The unencrypted memory files are readable and editable by the user, and accessible to other applications on the machine. OpenAI recommends pausing Chronicle before meetings or when viewing sensitive content, shifting the burden of managing that risk to the user.

Chronicle also consumes rate limits quickly. The background agents run continuously and draw on the same rate limits as other Codex sessions. OpenAI has not disclosed the exact depletion rate.

Chronicle can be paused or disabled at any time from the Codex menu bar icon.

Chronicle vs. Competitors: The Cloud vs. Local Divide

Chronicle is not the first tool to build an AI memory layer from screen captures, but it is notable for its cloud-processing approach. Microsoft Recall (the most prominent feature in the same category) processes screenshots locally on Copilot+ PCs using a dedicated neural processing unit. No screenshot data leaves the device; Recall encrypts its database and requires biometric authentication via Windows Hello.

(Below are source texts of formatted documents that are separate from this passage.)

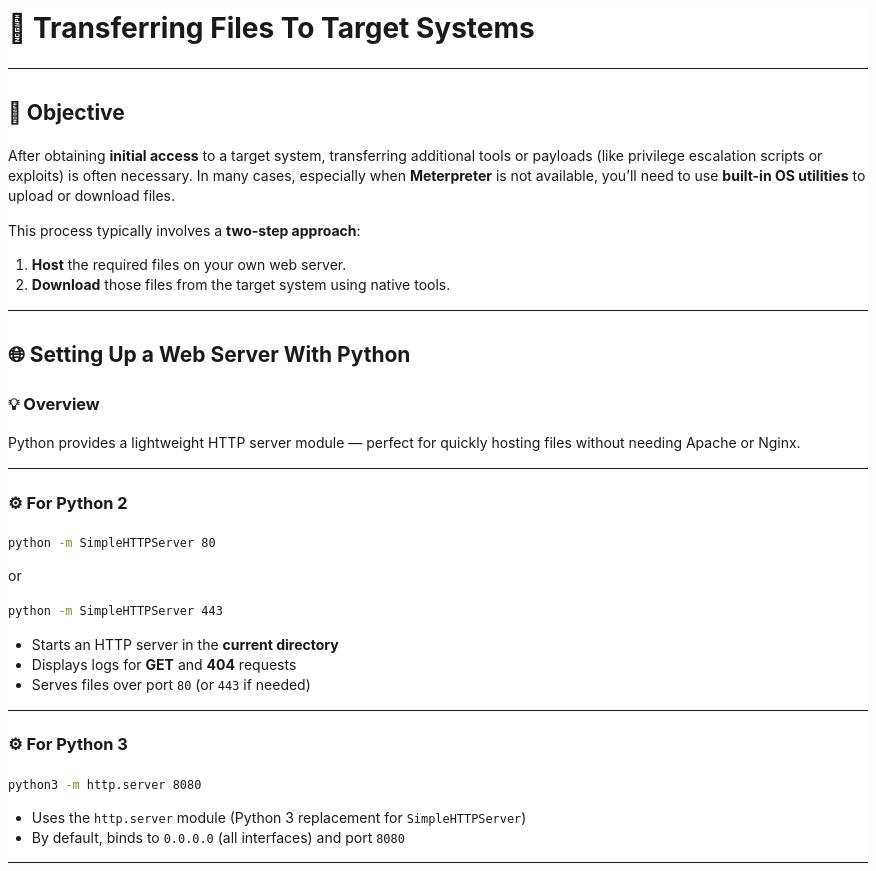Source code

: # 📂 Transferring Files To Target Systems

---

## 🎯 Objective

After obtaining **initial access** to a target system, transferring additional tools or payloads (like privilege escalation scripts or exploits) is often necessary.
In many cases, especially when **Meterpreter** is not available, you’ll need to use **built-in OS utilities** to upload or download files.

This process typically involves a **two-step approach**:

1. **Host** the required files on your own web server.
2. **Download** those files from the target system using native tools.

---

## 🌐 Setting Up a Web Server With Python

### 💡 Overview

Python provides a lightweight HTTP server module — perfect for quickly hosting files without needing Apache or Nginx.

---

### ⚙️ For Python 2

```bash
python -m SimpleHTTPServer 80
```

or

```bash
python -m SimpleHTTPServer 443
```

* Starts an HTTP server in the **current directory**
* Displays logs for **GET** and **404** requests
* Serves files over port `80` (or `443` if needed)

---

### ⚙️ For Python 3

```bash
python3 -m http.server 8080
```

* Uses the `http.server` module (Python 3 replacement for `SimpleHTTPServer`)
* By default, binds to `0.0.0.0` (all interfaces) and port `8080`

---
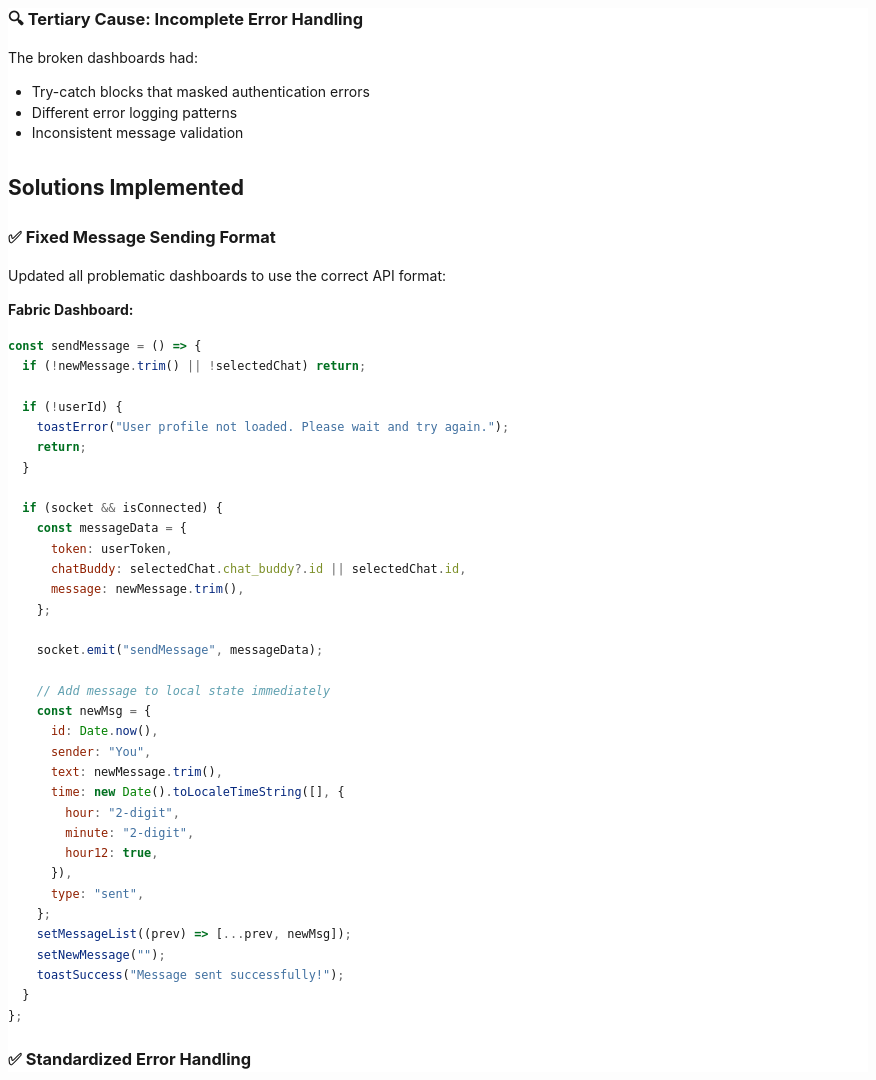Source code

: ### 🔍 **Tertiary Cause: Incomplete Error Handling**

The broken dashboards had:
- Try-catch blocks that masked authentication errors
- Different error logging patterns
- Inconsistent message validation

## Solutions Implemented

### ✅ **Fixed Message Sending Format**

Updated all problematic dashboards to use the correct API format:

**Fabric Dashboard:**
```javascript
const sendMessage = () => {
  if (!newMessage.trim() || !selectedChat) return;

  if (!userId) {
    toastError("User profile not loaded. Please wait and try again.");
    return;
  }

  if (socket && isConnected) {
    const messageData = {
      token: userToken,
      chatBuddy: selectedChat.chat_buddy?.id || selectedChat.id,
      message: newMessage.trim(),
    };

    socket.emit("sendMessage", messageData);
    
    // Add message to local state immediately
    const newMsg = {
      id: Date.now(),
      sender: "You",
      text: newMessage.trim(),
      time: new Date().toLocaleTimeString([], {
        hour: "2-digit",
        minute: "2-digit",
        hour12: true,
      }),
      type: "sent",
    };
    setMessageList((prev) => [...prev, newMsg]);
    setNewMessage("");
    toastSuccess("Message sent successfully!");
  }
};
```

### ✅ **Standardized Error Handling**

Screenpipe, an open-source alternative, also takes the local-first approach. Rewind AI, which rebranded to Limitless before being acquired by Meta in December 2025 and shutting down its Mac screen-capture feature, also processed data entirely on-device.

Chronicle's design moves in the opposite direction: screenshots leave the device for server-side processing, and the resulting memories sit on disk without encryption. The Next Web described this as "direct tension with the privacy-first direction that much of the industry has been moving toward."

For developers who trust OpenAI's data handling, Chronicle offers something competitors haven't shipped: tight integration with an AI coding agent that can act on screen context directly, not just record it.

What's Next

Chronicle is a research preview, and OpenAI has not indicated a timeline for general availability or expansion to the EU, UK, or Switzerland. The geographic exclusions strongly suggest OpenAI recognizes the feature's incompatibility with GDPR requirements around data minimization.

The broader trajectory is clear. Cursor 3 and Claude Code show that AI coding tools are racing to reduce friction between developer intent and execution.

Chronicle positions Codex to know what a developer is working on before they say a word. Whether that trade-off (ambient screen capture routed through OpenAI's cloud) is one developers will accept at scale remains the open question.